For NLP the default recommendation will be Stanford CS224n NLP with Deep Learning
I won't recommend any standalone machine learning course again since many topics for advanced ML is covered in Andrew ng specialisation.
But we can offer in depth study of ml algorithms like Deep learning and Reinforcement learning:
Deepmind X UCL Reinforcement Learning MIT 6.S191 Introduction to Deep Learning
Now with the robotics I am more in favour of U Michigan Mobile robotics or EECS568/ROB 530 Since Georgia tech ones is old and still uses python 2.
https://github.com/UMich-CURLY-teaching/UMich-ROB-530-public
Now being a human I might have my own biases but anyone is free to see if the resources are good enough for advanced ai or if there are better ones out there.
Some courses/readings for honourable mentions:
Assaid there are numerous high quality resources but we cannot include them all and hence many such resources will be good for extras.
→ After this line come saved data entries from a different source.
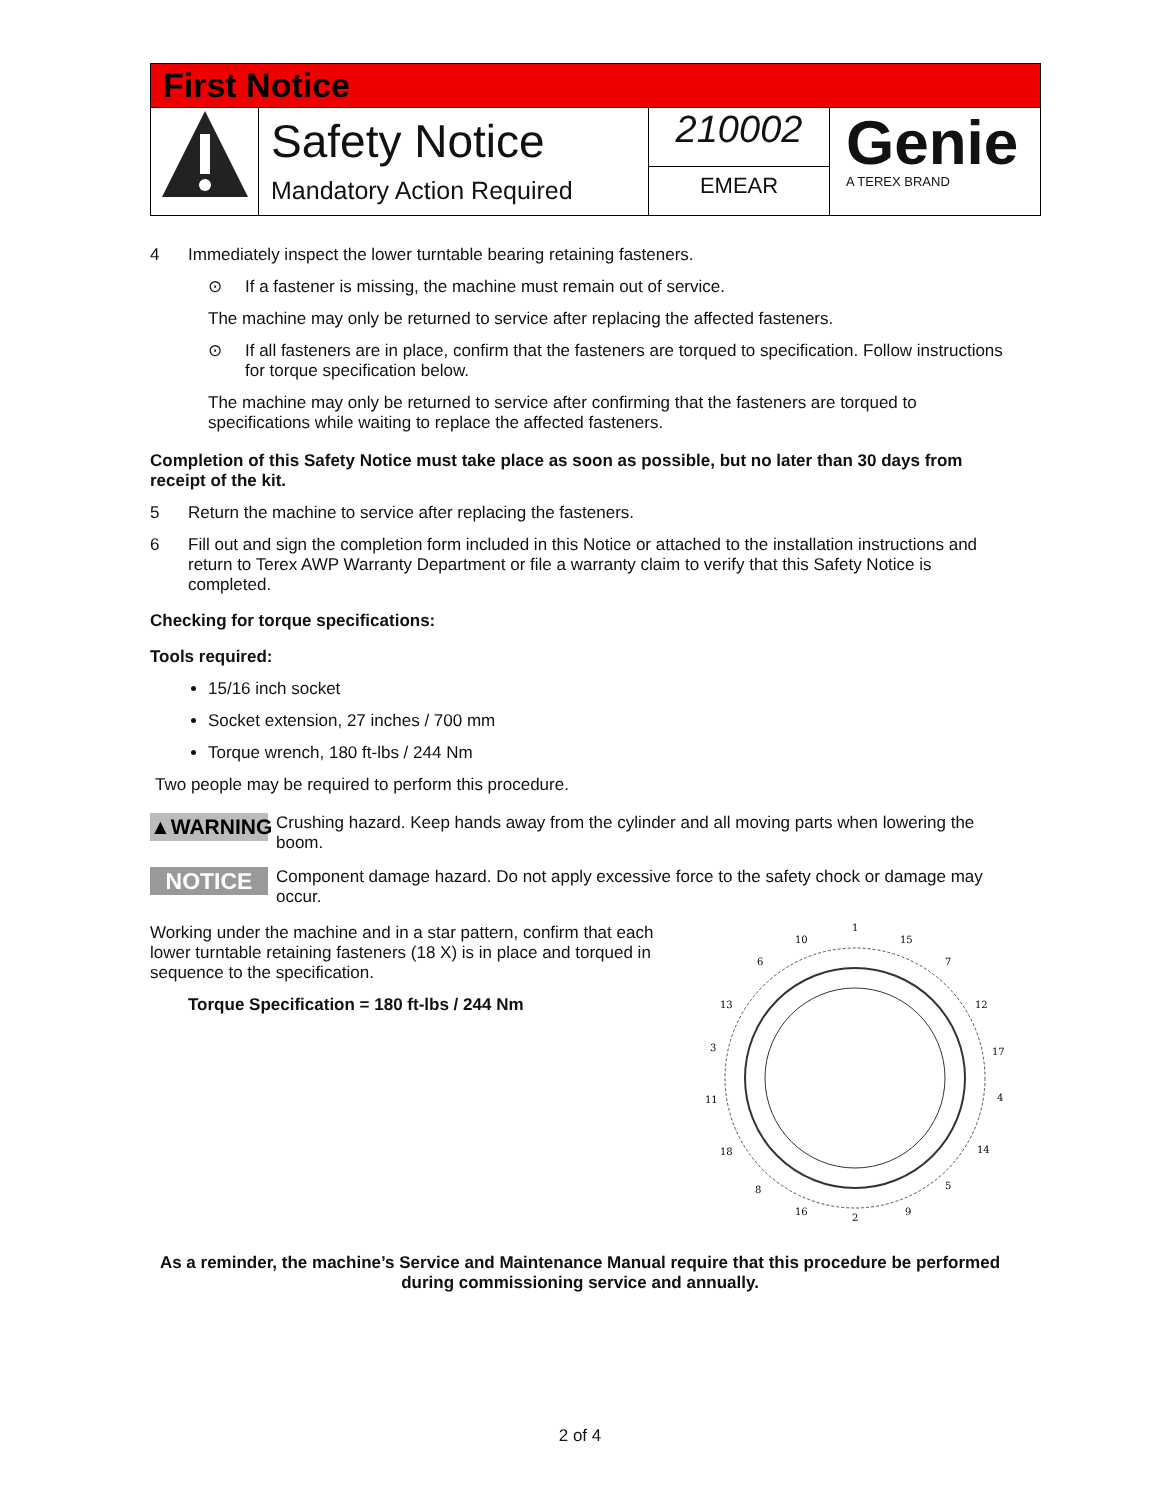| First Notice | | | |
| | Safety Notice Mandatory Action Required | 210002 EMEAR | Genie A TEREX BRAND |
4 Immediately inspect the lower turntable bearing retaining fasteners.
⊙ If a fastener is missing, the machine must remain out of service.
The machine may only be returned to service after replacing the affected fasteners.
⊙ If all fasteners are in place, confirm that the fasteners are torqued to specification. Follow instructions for torque specification below.
The machine may only be returned to service after confirming that the fasteners are torqued to specifications while waiting to replace the affected fasteners.
Completion of this Safety Notice must take place as soon as possible, but no later than 30 days from receipt of the kit.
5 Return the machine to service after replacing the fasteners.
6 Fill out and sign the completion form included in this Notice or attached to the installation instructions and return to Terex AWP Warranty Department or file a warranty claim to verify that this Safety Notice is completed.
Checking for torque specifications:
Tools required:
15/16 inch socket
Socket extension, 27 inches / 700 mm
Torque wrench, 180 ft-lbs / 244 Nm
Two people may be required to perform this procedure.
▲WARNING Crushing hazard. Keep hands away from the cylinder and all moving parts when lowering the boom.
NOTICE Component damage hazard. Do not apply excessive force to the safety chock or damage may occur.
Working under the machine and in a star pattern, confirm that each lower turntable retaining fasteners (18 X) is in place and torqued in sequence to the specification.
Torque Specification = 180 ft-lbs / 244 Nm
1
2
3
4
10
15
6
7
13
12
17
11
18
14
8
5
16
9
As a reminder, the machine’s Service and Maintenance Manual require that this procedure be performed during commissioning service and annually.
2 of 4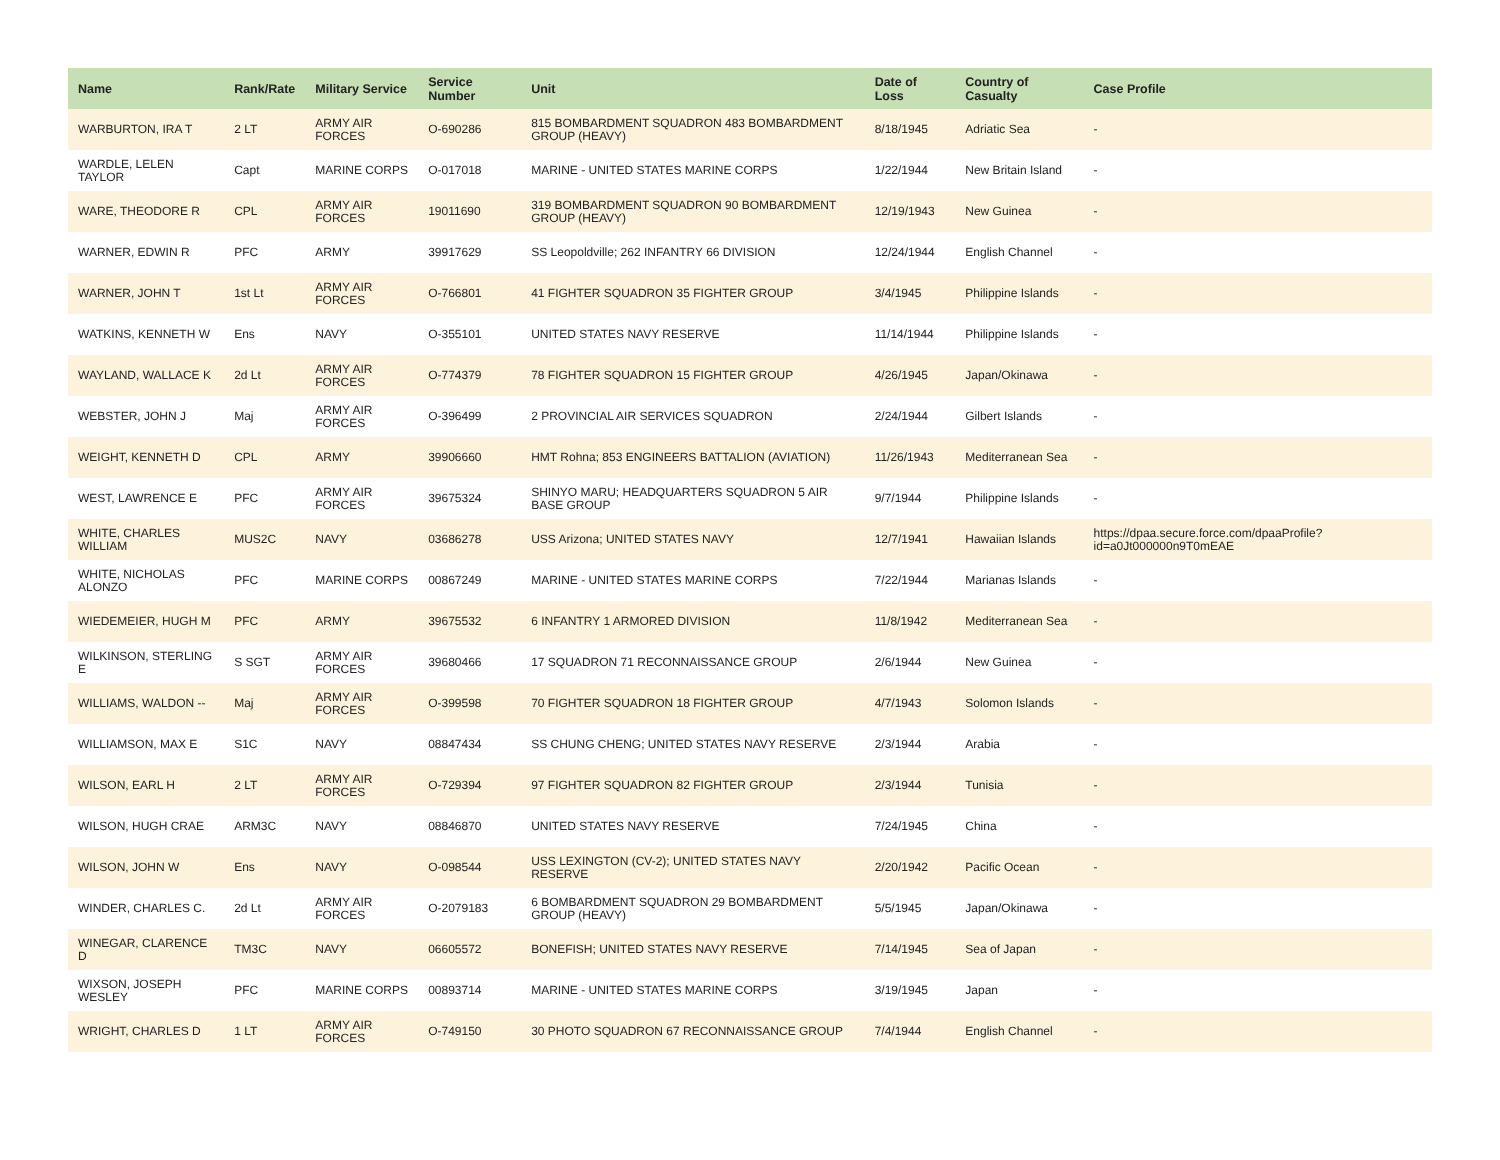| Name | Rank/Rate | Military Service | Service Number | Unit | Date of Loss | Country of Casualty | Case Profile |
| --- | --- | --- | --- | --- | --- | --- | --- |
| WARBURTON, IRA T | 2 LT | ARMY AIR FORCES | O-690286 | 815 BOMBARDMENT SQUADRON 483 BOMBARDMENT GROUP (HEAVY) | 8/18/1945 | Adriatic Sea | - |
| WARDLE, LELEN TAYLOR | Capt | MARINE CORPS | O-017018 | MARINE - UNITED STATES MARINE CORPS | 1/22/1944 | New Britain Island | - |
| WARE, THEODORE R | CPL | ARMY AIR FORCES | 19011690 | 319 BOMBARDMENT SQUADRON 90 BOMBARDMENT GROUP (HEAVY) | 12/19/1943 | New Guinea | - |
| WARNER, EDWIN R | PFC | ARMY | 39917629 | SS Leopoldville; 262 INFANTRY 66 DIVISION | 12/24/1944 | English Channel | - |
| WARNER, JOHN T | 1st Lt | ARMY AIR FORCES | O-766801 | 41 FIGHTER SQUADRON 35 FIGHTER GROUP | 3/4/1945 | Philippine Islands | - |
| WATKINS, KENNETH W | Ens | NAVY | O-355101 | UNITED STATES NAVY RESERVE | 11/14/1944 | Philippine Islands | - |
| WAYLAND, WALLACE K | 2d Lt | ARMY AIR FORCES | O-774379 | 78 FIGHTER SQUADRON 15 FIGHTER GROUP | 4/26/1945 | Japan/Okinawa | - |
| WEBSTER, JOHN J | Maj | ARMY AIR FORCES | O-396499 | 2 PROVINCIAL AIR SERVICES SQUADRON | 2/24/1944 | Gilbert Islands | - |
| WEIGHT, KENNETH D | CPL | ARMY | 39906660 | HMT Rohna; 853 ENGINEERS BATTALION (AVIATION) | 11/26/1943 | Mediterranean Sea | - |
| WEST, LAWRENCE E | PFC | ARMY AIR FORCES | 39675324 | SHINYO MARU; HEADQUARTERS SQUADRON 5 AIR BASE GROUP | 9/7/1944 | Philippine Islands | - |
| WHITE, CHARLES WILLIAM | MUS2C | NAVY | 03686278 | USS Arizona; UNITED STATES NAVY | 12/7/1941 | Hawaiian Islands | https://dpaa.secure.force.com/dpaaProfile?id=a0Jt000000n9T0mEAE |
| WHITE, NICHOLAS ALONZO | PFC | MARINE CORPS | 00867249 | MARINE - UNITED STATES MARINE CORPS | 7/22/1944 | Marianas Islands | - |
| WIEDEMEIER, HUGH M | PFC | ARMY | 39675532 | 6 INFANTRY 1 ARMORED DIVISION | 11/8/1942 | Mediterranean Sea | - |
| WILKINSON, STERLING E | S SGT | ARMY AIR FORCES | 39680466 | 17 SQUADRON 71 RECONNAISSANCE GROUP | 2/6/1944 | New Guinea | - |
| WILLIAMS, WALDON -- | Maj | ARMY AIR FORCES | O-399598 | 70 FIGHTER SQUADRON 18 FIGHTER GROUP | 4/7/1943 | Solomon Islands | - |
| WILLIAMSON, MAX E | S1C | NAVY | 08847434 | SS CHUNG CHENG; UNITED STATES NAVY RESERVE | 2/3/1944 | Arabia | - |
| WILSON, EARL H | 2 LT | ARMY AIR FORCES | O-729394 | 97 FIGHTER SQUADRON 82 FIGHTER GROUP | 2/3/1944 | Tunisia | - |
| WILSON, HUGH CRAE | ARM3C | NAVY | 08846870 | UNITED STATES NAVY RESERVE | 7/24/1945 | China | - |
| WILSON, JOHN W | Ens | NAVY | O-098544 | USS LEXINGTON (CV-2); UNITED STATES NAVY RESERVE | 2/20/1942 | Pacific Ocean | - |
| WINDER, CHARLES C. | 2d Lt | ARMY AIR FORCES | O-2079183 | 6 BOMBARDMENT SQUADRON 29 BOMBARDMENT GROUP (HEAVY) | 5/5/1945 | Japan/Okinawa | - |
| WINEGAR, CLARENCE D | TM3C | NAVY | 06605572 | BONEFISH; UNITED STATES NAVY RESERVE | 7/14/1945 | Sea of Japan | - |
| WIXSON, JOSEPH WESLEY | PFC | MARINE CORPS | 00893714 | MARINE - UNITED STATES MARINE CORPS | 3/19/1945 | Japan | - |
| WRIGHT, CHARLES D | 1 LT | ARMY AIR FORCES | O-749150 | 30 PHOTO SQUADRON 67 RECONNAISSANCE GROUP | 7/4/1944 | English Channel | - |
What are the conditions for adding a field in advanced topics as opposed to a specialization? Me personally I was planning on doing an AI specialization (https://www.coursera.org/specializations/machine-learning-introduction?#courses) once I was done with advanced section.
What are the conditions for adding a field in advanced topics as opposed to a specialization? Me personally I was planning on doing an AI specialization (https://www.coursera.org/specializations/machine-learning-introduction?#courses) once I was done with advanced section.
Advanced topics are more like graduate level class or courses that are mentioned to taken as an elective in CS2013. Also for Andrew Ng ML Class above we are recommending it to be in core. Check this RFC #1118
Problem: MIT has its course on deep learning MIT 6.S191 that is updated every year and is a high quality resource attented by many students around the globe.
Duration: 26 April 2022
Background: MIT 6.S191 Intro to deep learning is a high qualtiy resource by Alexander Amini sponsored by Google and many other tech giants. The course doesnt require much pre-requisite knowledge. MIT 6.S191 states that "We are expecting very elementary knowledge of linear algebra and calculus. How to multiply matrices, take derivatives and apply the chain rule. Familiarity in Python is a big plus as well. The course will be beginner friendly since we have many registered students from outside of computer science."
Proposal: Not quite sure wether to add this course on curriculum as Advanced Applications or in extra/courses. I will leave it to the OSSU CS team to decide,
Add MIT 6.S191 Introduction to Deep Learning as Advanced Applications or in extra/courses.